Rather than fight it, Atari CEO Ray Kassar hitched a ride into orbit with the game by licensing the home rights. It's a bet Kassar won.  Sales of the Atari VCS console doubled.

And then Japan invaded again with an even bigger blockbuster: PacMan.

“When they were making the PacMan, the guy who was leading the project took his team to lunch,” said Steven L. Kent, Author of “Ultimate History of Video Games.” "They went for pizza in Tokyo.  And somebody had taken the first slice of pizza.  And then he looked down, and there was PacMan staring at him."

Japan had started a global epidemic.


Before long, Nintendo had a whopping 90 percent share of the video game market. In 1989, the company's domination of the industry got even bigger when it introduced its video game equivalent of Sony's Walkman -- Game Boy. 

And Nintendo had none other to thank for its success than Mikhail Gorbachev. Well, sort of. 

At the end of the Cold War, a Soviet computer engineer named Alexy Pajitnov created a puzzle game called Tetris.  When the Iron Curtain lifted, Nintendo got its first look at Tetris and started talking rubles. 

"And we knew that that could be the killer game on Game Boy, the launch title," said Howard Lincoln, former chairman of Nintendo of America

Thanks to Tetris, Game Boy became an instant hit, selling 32 million units in its first three years.  Nintendo seemed unbeatable.


But not for long. Sony launched its own game platform, PlayStation, in the mid-1990s.
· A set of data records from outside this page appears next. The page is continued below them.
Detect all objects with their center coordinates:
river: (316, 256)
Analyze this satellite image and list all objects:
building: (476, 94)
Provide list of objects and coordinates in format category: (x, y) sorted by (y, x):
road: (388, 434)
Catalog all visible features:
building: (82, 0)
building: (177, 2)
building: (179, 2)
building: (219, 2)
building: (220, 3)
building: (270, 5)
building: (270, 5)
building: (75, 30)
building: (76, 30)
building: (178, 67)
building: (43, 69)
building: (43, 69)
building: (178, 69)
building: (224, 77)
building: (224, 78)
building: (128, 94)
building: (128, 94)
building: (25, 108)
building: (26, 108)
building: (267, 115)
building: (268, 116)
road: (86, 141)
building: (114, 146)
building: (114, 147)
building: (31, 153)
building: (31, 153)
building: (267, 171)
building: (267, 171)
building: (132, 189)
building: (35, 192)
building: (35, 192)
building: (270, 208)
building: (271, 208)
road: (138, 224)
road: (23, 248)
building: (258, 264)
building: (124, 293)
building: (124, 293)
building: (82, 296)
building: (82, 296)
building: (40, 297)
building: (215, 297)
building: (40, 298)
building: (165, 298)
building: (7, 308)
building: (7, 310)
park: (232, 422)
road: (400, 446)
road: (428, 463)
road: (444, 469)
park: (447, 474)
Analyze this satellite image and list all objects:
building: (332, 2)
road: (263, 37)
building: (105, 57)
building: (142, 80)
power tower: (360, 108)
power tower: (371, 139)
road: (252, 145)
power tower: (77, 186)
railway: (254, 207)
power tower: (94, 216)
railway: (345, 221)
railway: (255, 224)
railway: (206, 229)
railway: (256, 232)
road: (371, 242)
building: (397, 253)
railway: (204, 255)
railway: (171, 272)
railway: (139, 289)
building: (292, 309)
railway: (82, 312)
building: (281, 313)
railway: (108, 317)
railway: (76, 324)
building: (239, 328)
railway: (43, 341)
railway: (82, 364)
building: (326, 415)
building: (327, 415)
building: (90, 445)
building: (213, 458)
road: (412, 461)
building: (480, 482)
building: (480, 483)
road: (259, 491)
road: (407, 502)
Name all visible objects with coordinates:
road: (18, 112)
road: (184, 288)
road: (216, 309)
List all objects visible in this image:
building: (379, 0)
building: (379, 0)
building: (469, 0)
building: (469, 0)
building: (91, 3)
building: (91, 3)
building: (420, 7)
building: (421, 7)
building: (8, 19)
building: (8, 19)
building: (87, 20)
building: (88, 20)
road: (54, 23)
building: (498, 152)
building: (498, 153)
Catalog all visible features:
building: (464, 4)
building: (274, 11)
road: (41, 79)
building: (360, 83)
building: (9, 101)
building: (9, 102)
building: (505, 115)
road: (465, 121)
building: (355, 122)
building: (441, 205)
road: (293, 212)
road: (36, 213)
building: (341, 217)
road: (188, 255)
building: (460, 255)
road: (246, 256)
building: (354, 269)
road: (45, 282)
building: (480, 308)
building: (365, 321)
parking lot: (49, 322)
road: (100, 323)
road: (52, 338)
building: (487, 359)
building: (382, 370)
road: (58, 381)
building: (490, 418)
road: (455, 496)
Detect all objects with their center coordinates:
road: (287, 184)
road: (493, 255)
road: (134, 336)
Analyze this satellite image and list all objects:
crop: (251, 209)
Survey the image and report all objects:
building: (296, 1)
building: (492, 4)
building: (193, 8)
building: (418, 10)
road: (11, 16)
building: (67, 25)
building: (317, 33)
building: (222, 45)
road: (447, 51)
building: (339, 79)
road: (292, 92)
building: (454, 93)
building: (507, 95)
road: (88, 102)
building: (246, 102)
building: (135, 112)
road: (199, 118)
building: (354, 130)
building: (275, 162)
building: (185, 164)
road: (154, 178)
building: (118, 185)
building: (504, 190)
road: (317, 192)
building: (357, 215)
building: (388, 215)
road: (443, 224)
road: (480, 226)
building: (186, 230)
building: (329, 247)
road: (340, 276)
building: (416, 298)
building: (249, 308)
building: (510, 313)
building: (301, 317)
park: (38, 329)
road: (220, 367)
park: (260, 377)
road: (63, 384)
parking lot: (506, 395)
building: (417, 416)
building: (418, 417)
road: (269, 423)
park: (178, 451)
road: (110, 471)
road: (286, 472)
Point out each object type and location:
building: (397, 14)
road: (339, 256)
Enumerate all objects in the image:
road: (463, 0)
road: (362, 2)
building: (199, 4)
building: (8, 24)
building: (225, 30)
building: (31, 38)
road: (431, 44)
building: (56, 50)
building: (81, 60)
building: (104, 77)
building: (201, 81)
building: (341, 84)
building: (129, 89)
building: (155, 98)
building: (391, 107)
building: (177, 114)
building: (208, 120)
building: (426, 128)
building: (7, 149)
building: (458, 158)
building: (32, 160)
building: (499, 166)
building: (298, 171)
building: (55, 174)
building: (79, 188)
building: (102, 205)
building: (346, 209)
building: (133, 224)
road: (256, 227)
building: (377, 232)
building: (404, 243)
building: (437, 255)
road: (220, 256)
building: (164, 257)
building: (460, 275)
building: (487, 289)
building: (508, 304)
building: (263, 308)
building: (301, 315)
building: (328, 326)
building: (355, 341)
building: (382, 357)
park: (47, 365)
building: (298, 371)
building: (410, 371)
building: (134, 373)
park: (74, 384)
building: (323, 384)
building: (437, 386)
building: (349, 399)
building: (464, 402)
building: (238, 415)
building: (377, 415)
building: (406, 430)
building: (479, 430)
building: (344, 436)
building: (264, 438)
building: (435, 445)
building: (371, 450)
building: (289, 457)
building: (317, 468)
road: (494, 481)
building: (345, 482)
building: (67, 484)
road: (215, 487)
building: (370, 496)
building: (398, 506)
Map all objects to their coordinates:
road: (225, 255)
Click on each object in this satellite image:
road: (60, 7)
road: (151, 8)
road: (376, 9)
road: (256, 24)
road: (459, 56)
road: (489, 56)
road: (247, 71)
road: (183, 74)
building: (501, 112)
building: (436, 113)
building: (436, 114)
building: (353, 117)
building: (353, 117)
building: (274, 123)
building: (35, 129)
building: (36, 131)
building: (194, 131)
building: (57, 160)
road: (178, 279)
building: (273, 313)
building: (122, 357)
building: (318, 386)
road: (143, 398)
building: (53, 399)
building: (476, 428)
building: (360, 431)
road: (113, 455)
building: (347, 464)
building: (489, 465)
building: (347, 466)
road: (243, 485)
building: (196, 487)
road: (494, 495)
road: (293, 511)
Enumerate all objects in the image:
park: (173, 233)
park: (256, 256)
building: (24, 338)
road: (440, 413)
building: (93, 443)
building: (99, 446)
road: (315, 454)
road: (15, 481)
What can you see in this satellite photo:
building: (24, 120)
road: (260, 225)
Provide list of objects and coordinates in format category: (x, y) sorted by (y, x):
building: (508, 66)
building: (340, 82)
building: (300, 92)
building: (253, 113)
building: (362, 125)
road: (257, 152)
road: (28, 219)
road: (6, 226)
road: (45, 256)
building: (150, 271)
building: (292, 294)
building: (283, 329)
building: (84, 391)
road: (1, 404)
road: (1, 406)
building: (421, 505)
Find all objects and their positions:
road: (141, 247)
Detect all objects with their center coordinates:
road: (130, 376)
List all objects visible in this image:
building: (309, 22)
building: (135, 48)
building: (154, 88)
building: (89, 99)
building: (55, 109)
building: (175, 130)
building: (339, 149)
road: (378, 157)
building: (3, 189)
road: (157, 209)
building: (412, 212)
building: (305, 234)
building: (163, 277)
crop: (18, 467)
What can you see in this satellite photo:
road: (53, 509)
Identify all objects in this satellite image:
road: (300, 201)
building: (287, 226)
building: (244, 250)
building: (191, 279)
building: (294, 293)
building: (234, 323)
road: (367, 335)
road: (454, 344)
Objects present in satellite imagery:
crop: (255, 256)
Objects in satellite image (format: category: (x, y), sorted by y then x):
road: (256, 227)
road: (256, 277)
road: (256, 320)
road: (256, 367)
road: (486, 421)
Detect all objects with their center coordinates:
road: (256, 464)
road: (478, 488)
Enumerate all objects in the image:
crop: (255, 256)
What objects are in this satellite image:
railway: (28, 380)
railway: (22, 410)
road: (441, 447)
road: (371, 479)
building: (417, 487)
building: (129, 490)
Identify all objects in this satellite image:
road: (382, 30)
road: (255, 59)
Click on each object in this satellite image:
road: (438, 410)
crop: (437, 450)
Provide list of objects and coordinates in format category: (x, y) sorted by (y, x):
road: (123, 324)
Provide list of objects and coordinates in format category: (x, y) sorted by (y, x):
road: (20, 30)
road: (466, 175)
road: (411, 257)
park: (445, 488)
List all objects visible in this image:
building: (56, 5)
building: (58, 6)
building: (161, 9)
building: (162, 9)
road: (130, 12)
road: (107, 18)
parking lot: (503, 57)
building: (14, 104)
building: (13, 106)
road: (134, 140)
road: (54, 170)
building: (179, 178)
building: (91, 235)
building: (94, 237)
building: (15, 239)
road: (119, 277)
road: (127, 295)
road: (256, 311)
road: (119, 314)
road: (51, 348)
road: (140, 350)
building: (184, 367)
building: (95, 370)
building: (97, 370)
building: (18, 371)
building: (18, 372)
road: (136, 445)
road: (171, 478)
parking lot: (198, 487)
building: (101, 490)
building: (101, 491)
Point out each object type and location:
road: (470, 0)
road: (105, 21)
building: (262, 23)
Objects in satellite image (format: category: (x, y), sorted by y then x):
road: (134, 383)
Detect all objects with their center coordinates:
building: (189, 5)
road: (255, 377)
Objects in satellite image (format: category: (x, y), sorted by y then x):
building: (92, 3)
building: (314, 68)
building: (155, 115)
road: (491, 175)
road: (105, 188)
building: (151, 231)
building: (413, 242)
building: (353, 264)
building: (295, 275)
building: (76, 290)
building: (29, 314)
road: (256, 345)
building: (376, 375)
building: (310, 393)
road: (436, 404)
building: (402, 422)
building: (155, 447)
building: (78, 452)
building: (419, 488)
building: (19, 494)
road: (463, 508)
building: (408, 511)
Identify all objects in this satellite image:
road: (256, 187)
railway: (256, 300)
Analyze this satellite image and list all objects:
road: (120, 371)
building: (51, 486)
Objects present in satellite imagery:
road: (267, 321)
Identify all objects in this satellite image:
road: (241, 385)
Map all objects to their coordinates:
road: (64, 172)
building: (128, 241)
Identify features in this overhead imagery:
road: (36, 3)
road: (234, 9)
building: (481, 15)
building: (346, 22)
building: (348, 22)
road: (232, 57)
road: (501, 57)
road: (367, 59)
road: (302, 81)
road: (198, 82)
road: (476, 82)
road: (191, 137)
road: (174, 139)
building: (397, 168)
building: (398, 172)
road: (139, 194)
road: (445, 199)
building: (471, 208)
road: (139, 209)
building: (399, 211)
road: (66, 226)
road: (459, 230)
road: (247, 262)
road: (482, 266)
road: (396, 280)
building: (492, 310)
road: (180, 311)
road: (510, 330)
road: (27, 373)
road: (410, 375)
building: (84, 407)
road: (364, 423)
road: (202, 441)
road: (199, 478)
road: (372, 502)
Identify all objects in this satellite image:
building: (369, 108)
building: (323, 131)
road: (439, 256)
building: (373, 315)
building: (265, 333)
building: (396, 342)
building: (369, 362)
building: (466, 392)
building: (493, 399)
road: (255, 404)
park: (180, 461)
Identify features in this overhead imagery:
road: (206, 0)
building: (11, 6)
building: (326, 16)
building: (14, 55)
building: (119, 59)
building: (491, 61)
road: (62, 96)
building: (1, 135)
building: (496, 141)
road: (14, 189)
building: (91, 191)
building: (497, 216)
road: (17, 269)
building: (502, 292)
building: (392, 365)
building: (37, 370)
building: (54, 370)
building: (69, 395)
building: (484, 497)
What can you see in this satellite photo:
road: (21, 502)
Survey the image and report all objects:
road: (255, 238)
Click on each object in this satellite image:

And the Japanese electronics giant’s plans for a next generation PlayStation, Playstation II, had awakened the gaming instincts of another technology giant, Microsoft. ( is a joint venture of Microsoft and NBC Universal.)

"Sony was saying, 'Look this is gonna replace the PC.  It's gonna replace the DVD player,'"  said Xbox creator, Seamus Blackley. "It's going to be the anchor of your home entertainment experience and can go beyond that as well.'"

Replacing the PC was not what the leading computer software maker in the world wanted to hear -- especially since  PlayStation was outselling the top five PC makers combined.

“The sort of messaging Sony did around PlayStation II certainly catalyzed a lot of kind of competitive spirit among people at Microsoft,” said Blackley, “who really didn't particularly enjoy Sony saying that a game console was going to replace Excel, for instance, or you know, Word for Windows."

Today, the video game platform arms race is in full swing. In a matter of days, Sony's new Playstation 3 and Nintendo's Wii will finally join Xbox on store shelves that Microsoft has enjoyed all to itself for an entire year.

And another marketing shoot-out for gamer dollars will begin.